さて肝心の「消費支出全体に占める、電子マネーの利用額比率」は次の通りとなる。

↑ 年齢階層別・消費支出における支払い方法(単身世帯・男性・総額比)
↑ 年齢階層別・消費支出における支払い方法(単身世帯・男性・総額比)

↑ 年齢階層別・消費支出における支払い方法(単身世帯・女性・総額比)
↑ 年齢階層別・消費支出における支払い方法(単身世帯・女性・総額比)

やはり中堅層女性の「クレジットカード、月賦、掛け買い」比率が突出している……というのはさておき。電子マネーの利用性向はせいぜい1%内外でしかないことが分かる。元々「おサイフケータイ」の使い方を思い返してみれば分かるように、「少額決済の手間を省く」のが電子マネーの一義的な存在理由。従って利用頻度が高くても、絶対額が小さなものになってしまうのは当然といえる。とはいえその「少数比率」の中でも、50代はそれより下の層と比べて格段に少なく、ほとんど風が吹けば消し飛んでしまいそうな割合でしかないことも分かる。もっとも高齢者は月賦、掛け買いも好まないのか、現金払いの割合が高くなるのも確認できる。

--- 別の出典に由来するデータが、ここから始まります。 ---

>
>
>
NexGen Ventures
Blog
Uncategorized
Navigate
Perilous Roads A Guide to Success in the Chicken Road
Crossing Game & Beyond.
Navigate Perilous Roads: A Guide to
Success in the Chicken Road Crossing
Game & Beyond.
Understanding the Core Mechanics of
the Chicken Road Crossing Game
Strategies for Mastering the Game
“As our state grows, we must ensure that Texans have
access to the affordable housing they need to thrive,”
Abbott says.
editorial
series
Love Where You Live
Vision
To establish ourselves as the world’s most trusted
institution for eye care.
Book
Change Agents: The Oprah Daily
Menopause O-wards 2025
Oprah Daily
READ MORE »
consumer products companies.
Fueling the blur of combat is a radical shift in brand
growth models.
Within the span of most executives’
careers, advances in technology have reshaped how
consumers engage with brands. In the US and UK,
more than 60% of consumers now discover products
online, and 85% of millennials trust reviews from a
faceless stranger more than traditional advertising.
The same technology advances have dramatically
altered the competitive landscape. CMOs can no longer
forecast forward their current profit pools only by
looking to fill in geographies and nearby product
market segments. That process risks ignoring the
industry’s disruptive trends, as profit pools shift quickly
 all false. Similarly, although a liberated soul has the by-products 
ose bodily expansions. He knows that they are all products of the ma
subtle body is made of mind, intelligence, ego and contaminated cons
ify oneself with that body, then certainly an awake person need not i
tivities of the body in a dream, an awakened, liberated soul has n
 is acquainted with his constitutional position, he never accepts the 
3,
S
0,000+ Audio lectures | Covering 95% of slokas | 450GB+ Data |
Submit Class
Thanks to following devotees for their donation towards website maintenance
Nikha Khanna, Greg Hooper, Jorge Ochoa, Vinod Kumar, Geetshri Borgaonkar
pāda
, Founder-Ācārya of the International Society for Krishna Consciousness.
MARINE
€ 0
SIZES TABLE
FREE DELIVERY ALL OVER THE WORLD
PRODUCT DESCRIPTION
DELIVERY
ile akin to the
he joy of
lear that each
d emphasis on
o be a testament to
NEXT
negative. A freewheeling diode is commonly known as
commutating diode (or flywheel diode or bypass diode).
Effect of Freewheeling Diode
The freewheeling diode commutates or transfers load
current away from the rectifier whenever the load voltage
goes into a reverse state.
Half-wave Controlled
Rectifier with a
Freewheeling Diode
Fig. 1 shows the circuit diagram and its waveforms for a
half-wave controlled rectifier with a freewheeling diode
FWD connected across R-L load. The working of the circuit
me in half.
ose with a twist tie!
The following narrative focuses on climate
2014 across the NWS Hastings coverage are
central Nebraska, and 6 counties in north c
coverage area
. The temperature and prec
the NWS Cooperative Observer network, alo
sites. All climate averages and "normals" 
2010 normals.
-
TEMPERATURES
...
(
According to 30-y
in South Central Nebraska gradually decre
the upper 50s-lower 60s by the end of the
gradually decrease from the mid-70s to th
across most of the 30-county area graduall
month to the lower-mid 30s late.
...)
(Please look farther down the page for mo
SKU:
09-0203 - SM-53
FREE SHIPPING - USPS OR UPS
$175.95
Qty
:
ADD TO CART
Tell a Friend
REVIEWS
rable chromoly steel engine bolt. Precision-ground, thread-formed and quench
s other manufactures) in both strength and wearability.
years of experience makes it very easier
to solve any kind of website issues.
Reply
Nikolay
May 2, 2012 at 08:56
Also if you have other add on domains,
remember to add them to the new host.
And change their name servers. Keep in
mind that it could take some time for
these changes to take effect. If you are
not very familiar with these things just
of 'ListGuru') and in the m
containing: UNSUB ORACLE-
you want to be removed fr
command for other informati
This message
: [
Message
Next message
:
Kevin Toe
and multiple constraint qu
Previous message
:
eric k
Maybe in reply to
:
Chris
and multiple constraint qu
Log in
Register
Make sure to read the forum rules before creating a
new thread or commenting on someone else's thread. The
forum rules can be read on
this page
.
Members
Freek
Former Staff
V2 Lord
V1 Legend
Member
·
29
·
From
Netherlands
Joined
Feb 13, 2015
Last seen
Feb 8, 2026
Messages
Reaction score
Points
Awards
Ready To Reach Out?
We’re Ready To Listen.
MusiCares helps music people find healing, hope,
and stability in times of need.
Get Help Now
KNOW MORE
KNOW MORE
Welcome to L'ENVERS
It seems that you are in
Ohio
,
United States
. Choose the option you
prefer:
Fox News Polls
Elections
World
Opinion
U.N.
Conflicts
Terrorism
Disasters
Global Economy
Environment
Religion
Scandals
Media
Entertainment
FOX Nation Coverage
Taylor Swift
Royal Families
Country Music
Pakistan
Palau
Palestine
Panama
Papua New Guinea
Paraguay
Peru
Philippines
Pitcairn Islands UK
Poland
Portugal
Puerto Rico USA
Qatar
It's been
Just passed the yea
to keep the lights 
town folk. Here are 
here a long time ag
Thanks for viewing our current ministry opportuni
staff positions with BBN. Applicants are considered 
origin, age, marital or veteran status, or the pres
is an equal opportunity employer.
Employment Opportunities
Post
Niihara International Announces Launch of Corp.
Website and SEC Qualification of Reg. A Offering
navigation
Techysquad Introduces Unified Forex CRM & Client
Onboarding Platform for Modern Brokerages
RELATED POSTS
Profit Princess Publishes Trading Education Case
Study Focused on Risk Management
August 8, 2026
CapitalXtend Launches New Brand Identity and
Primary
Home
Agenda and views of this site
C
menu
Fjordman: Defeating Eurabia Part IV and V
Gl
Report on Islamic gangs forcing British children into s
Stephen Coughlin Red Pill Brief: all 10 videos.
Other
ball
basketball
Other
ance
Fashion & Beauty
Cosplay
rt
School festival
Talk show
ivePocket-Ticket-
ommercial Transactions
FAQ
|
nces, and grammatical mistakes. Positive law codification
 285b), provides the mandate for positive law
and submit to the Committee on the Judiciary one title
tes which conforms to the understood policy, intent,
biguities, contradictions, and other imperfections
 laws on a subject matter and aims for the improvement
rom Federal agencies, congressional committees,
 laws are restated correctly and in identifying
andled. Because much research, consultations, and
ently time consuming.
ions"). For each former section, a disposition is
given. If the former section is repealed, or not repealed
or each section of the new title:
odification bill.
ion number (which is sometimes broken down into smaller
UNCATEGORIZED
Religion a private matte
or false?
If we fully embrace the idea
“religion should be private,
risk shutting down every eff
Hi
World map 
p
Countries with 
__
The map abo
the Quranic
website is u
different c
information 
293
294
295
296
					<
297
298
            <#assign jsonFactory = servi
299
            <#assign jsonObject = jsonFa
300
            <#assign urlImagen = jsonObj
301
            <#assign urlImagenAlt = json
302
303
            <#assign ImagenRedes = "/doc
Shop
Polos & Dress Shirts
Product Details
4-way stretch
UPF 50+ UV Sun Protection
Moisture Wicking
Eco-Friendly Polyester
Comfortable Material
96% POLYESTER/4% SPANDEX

↑ 男女別・電子マネーの支払い割合が高い品目(単身世帯)(上位5項目)
↑ 男女別・電子マネーの支払い割合が高い品目(単身世帯)(上位5項目)(再録)

男女とも電子マネーの利用が、公共交通機関の支払いをメインにしている以上、消費支出の額面上の比率では、劇的に数字が上がることは今後も無いものと見てよい。とはいえ、利用場面は今後とも増えることに間違いは無く、少しずつ、そして確実に増加することも容易に想像できよう。